Tuesday, December 23
When we woke up this morning, the plan for the day was work a little, play a little, get ready for the boat tomorrow. Yesterday, we finished cooking and closed up the kitchen, super thankful for the small, propane powered refrigerator we have to keep all of that food from spoiling until we get on the boat. I spent much of the day delivering things to friends: leftover unpopped popcorn, empty air-tight containers, laundry detergent, onions, and fish hooks. It's important in this Melanesian culture to maintain relationships well, and it's important to me, too, to have time to say goodbye and hug necks before we leave.

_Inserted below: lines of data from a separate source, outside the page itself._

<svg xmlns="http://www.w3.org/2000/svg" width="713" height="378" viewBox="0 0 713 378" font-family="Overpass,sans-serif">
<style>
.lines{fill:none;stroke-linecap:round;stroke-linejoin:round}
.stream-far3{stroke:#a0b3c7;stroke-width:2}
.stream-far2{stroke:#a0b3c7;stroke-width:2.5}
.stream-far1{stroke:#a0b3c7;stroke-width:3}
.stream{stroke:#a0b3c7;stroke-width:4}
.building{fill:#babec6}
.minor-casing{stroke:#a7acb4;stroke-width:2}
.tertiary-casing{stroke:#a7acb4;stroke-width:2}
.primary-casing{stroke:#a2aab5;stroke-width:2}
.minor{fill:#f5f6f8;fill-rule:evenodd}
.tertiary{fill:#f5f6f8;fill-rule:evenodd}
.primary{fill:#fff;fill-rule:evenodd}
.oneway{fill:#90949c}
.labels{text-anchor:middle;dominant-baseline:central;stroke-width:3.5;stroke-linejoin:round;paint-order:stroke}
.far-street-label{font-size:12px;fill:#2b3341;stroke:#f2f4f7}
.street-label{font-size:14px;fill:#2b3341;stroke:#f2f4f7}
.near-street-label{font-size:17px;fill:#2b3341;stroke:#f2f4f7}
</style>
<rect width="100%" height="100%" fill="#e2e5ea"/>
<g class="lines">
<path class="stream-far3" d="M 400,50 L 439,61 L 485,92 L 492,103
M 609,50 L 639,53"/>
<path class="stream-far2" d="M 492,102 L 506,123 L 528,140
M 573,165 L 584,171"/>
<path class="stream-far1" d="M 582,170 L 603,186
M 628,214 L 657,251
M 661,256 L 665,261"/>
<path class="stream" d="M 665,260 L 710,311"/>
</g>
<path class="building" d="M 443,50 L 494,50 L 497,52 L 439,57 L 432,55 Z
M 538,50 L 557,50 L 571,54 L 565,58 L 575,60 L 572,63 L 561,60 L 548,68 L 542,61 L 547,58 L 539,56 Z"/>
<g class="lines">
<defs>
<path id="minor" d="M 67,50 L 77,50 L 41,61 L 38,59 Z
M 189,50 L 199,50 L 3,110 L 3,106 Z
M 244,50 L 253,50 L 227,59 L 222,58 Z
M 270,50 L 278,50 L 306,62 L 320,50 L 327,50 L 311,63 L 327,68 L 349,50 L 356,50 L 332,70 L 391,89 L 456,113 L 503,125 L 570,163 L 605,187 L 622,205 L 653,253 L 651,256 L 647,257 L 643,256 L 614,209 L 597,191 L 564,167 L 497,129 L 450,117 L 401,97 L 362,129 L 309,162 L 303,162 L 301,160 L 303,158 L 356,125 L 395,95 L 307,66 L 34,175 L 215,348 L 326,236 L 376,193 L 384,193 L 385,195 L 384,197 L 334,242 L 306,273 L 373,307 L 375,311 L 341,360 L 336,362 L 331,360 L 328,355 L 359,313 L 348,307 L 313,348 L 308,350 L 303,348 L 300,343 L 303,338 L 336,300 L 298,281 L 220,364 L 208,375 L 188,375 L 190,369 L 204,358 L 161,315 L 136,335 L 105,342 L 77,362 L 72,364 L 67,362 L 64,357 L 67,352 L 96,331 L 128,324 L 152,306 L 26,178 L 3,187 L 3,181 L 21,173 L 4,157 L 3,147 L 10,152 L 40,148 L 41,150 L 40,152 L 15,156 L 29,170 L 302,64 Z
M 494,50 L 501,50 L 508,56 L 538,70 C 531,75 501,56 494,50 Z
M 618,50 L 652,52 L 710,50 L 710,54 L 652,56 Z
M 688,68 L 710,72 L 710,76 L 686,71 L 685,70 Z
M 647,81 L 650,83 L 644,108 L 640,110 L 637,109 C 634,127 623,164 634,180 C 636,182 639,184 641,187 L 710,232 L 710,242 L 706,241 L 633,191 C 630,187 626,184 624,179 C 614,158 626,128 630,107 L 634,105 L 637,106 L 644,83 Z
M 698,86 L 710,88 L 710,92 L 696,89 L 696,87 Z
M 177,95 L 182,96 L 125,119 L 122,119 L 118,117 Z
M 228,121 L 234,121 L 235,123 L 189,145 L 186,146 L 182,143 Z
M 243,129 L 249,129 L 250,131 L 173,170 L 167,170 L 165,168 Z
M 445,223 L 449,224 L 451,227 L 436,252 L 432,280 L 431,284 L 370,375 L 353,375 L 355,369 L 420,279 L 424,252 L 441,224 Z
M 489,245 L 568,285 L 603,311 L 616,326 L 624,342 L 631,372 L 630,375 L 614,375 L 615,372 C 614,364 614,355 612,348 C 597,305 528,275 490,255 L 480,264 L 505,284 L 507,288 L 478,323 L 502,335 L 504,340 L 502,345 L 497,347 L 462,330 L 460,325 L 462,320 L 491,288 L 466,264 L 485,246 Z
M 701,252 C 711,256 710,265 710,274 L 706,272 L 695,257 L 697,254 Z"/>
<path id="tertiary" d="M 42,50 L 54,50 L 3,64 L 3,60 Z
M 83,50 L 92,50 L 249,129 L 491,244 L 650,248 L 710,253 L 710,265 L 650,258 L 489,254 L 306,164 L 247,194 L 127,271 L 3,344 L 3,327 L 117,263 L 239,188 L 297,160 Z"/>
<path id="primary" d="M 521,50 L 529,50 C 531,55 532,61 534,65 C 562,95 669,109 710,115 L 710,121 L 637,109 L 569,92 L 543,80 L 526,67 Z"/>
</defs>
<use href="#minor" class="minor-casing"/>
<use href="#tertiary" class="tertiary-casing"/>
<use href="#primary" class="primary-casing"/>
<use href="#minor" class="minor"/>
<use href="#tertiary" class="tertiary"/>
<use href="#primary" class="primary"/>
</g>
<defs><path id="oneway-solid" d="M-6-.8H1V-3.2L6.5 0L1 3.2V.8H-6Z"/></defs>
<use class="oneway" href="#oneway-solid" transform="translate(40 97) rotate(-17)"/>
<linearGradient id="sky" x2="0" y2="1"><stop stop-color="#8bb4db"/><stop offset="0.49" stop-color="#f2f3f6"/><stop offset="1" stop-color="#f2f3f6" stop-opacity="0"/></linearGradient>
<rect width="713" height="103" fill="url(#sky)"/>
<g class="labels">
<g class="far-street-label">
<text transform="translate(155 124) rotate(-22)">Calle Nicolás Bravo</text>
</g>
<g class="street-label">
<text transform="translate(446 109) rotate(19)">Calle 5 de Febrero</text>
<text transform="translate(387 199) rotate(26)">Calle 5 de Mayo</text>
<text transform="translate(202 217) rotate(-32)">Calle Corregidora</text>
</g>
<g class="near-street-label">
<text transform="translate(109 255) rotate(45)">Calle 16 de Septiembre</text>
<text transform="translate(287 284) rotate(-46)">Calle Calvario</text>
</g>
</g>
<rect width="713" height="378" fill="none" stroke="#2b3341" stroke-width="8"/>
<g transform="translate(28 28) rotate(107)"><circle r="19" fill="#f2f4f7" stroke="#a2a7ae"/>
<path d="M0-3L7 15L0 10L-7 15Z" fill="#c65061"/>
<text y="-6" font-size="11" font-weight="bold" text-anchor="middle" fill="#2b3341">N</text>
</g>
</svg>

When we checked our e-mail, we received an update from our director informing us that the Kosco office was now predicting the ship's arrival at 4:00 p.m. TODAY instead of tomorrow. That sounded a little bit strange to us, but we kicked everything into high gear just in case. We also started asking neighbors lots of questions about what they had heard from the ship or on the radio, and we began sending lots of e-mails to colleagues asking for updates and confirmation.

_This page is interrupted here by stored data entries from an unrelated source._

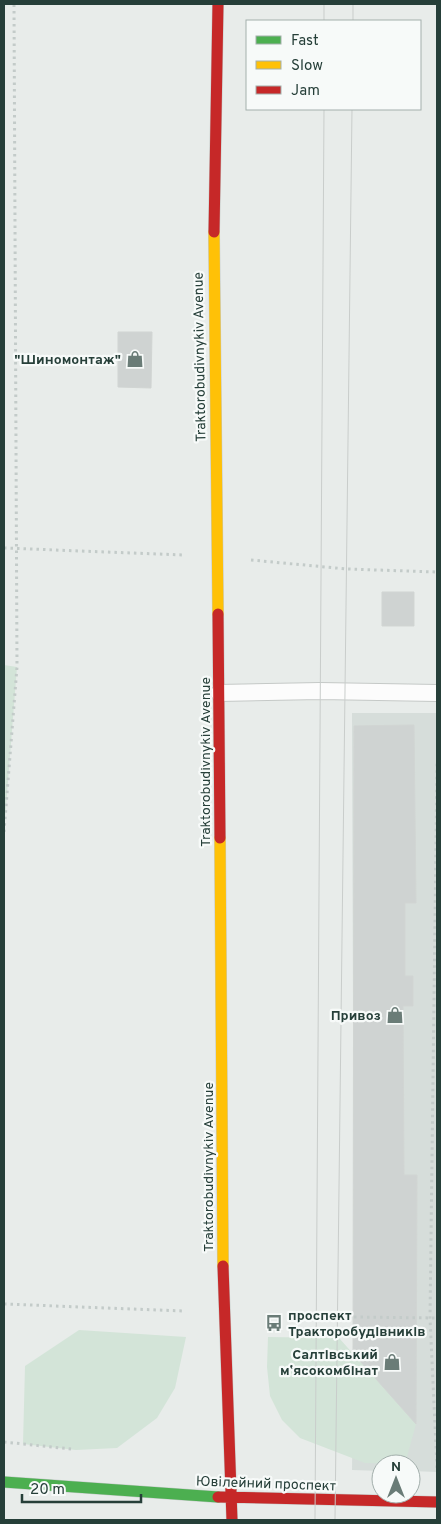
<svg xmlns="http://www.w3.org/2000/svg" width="441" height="1524" font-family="Overpass,sans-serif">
<rect width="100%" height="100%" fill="#e8ecea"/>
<path fill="#d6ddda" d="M352 713H437V1472L411 1471V1464H381V1471L352 1470 354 1317Z"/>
<path fill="#d3e4d8" d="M4 665 17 667 4 832Z
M79 1330 186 1337 175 1388 157 1418 117 1448 76 1450 23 1444 25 1366Z
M268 1337 339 1338 416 1424 405 1464 365 1463 300 1438 282 1420 270 1396 267 1367Z"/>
<path fill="#cfd3d2" stroke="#d1d5d3" d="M118 332H152L151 388 118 387Z
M382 592H414V626H382Z
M414 725 416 903H405V976H413V1006H403L404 1175H417L416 1424 353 1353 354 726Z"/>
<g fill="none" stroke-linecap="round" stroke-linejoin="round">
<g stroke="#c5c9c7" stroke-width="18">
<path id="lane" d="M219 693 320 691 437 693"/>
</g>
<g stroke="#c4cac8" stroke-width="12">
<path id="fast" d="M4 1482 218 1497"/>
</g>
<g stroke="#c4cac8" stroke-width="12">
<path id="slow" d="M214 232 218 614
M220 838 223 1266"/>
</g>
<g stroke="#c4cac8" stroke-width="12">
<path id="jam" d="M214 232 218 4
M218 614 220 838
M223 1266 232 1520
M218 1497 437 1502"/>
</g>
<path stroke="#c3cbc9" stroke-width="3" stroke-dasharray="2.5 4" stroke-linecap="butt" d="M4 548 183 555
M251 560 347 569 437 572
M4 832 17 667 14 4
M4 1304 183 1311
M354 1317 437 1318
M4 1442 71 1449
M437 1468 430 1318 437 761"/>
<use href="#lane" stroke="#fcfcfc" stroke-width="16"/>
<use href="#fast" stroke="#4caf50" stroke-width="11"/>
<use href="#slow" stroke="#ffc107" stroke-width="11"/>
<use href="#jam" stroke="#c62828" stroke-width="11"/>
<path stroke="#c9cdcb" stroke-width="1" d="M324 21V4
M353 21V4
M315 1520 324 109
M335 1520 352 109"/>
</g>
<defs>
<g id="shop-bare" transform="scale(1.35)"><path d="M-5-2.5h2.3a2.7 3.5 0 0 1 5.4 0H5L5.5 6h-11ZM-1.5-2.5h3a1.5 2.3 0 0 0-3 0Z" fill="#6a7c77" stroke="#f7faf9" stroke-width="2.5" paint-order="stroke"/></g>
<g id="bus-bare" transform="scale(1.35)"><path d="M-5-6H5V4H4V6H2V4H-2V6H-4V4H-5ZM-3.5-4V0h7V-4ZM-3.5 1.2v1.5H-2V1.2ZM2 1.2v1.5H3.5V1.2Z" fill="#6a7c77" stroke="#f7faf9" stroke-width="2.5" paint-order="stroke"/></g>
</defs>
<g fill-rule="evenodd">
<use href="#shop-bare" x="135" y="359"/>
<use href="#shop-bare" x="395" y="1015"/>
<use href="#bus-bare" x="274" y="1323"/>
<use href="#shop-bare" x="392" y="1362"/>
</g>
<g text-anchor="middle" stroke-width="4.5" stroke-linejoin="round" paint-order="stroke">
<g font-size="14" fill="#263f39" stroke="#f7faf9">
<text transform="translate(199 357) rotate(-91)" y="5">Traktorobudivnykiv Avenue</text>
<text transform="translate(205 762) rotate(-90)" y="5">Traktorobudivnykiv Avenue</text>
<text transform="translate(208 1167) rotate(-90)" y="5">Traktorobudivnykiv Avenue</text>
<text transform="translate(266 1483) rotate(2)" y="5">Ювілейний проспект</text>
</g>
<g font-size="14" font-weight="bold" fill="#263f39" stroke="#f7faf9" text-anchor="end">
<text x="121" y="364">"Шиномонтаж"</text>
<text x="381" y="1020">Привоз</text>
<text x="288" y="1320" text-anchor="start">проспект<tspan x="288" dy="16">Тракторобудівників</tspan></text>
<text x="378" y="1359">Салтівський<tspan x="378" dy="16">мʼясокомбінат</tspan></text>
</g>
</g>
<rect width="441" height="1524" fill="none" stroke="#263f39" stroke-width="10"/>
<rect x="246" y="20" width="175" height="90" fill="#f7faf9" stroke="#a3afac"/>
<rect x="256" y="36" width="25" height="8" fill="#4caf50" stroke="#a3afac"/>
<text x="291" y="45" font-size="15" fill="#263f39">Fast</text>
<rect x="256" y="61" width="25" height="8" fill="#ffc107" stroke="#a3afac"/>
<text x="291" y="70" font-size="15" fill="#263f39">Slow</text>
<rect x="256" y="86" width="25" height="8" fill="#c62828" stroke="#a3afac"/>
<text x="291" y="95" font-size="15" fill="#263f39">Jam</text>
<g transform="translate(396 1479)"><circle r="24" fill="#f7faf9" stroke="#a3afac"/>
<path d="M0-4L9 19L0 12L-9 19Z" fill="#6a7c77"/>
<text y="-8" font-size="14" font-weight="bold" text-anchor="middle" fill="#263f39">N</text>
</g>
<path d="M22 1494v8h119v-8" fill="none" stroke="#263f39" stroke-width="2.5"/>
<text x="30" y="1494" font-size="15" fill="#263f39" stroke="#f7faf9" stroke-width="4" paint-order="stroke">20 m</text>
</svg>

The Kosco used to come right to Marulaon, but we've heard rumors that some people in our village offended the boat's crew, so the Kosco now stops at a village about twenty minutes away. Our neighbors began telling us that the ship wouldn't be in the Russell Islands until tomorrow morning, but we hadn't heard anything definite from Honiara, so a little bit before 4:00, Aaron made the decision to load up the canoes with our things just in case the ship really did come. So, we quickly turned off the fridge, stripped the beds so we could wash the sheets in Honiara, gave away the pineapple, papaya, and pumpkin I had saved for supper, and began hauling everything down the hill while Aaron went to talk to the owners of the motor canoes. No time for showers or a change of clothes, we were getting on that boat stinky and sweaty!
Friends helped us carry everything down the hill, Olivia grabbed little Muna, who was happy as long as she got her sugar cane. We were ready to drive away when I realized it was 4:30, time for SITAG's radio sched, so I ran up the hill, unlocked the house, and turned on the radio to chat. I discovered that the ship wasn't coming today! Our colleague told us that the updated arrival time was between 8:00 and 9:00 tomorrow morning. So, our wonderful Marulaon friends offered to cover one canoe with our bags still in it, and the rest of our luggage was carted to a friend's house to stay on the porch overnight.
We carried our backpacks back up to the house, scrounged for sheets and towels to make it through the next sixteen hours, turned the fridge back on, and breathed a huge sigh of relief. Jason and Kayla were troopers through the whole ordeal. Now we could get a good night's sleep at home instead of trying to sleep on the ship. God's timing is always perfect!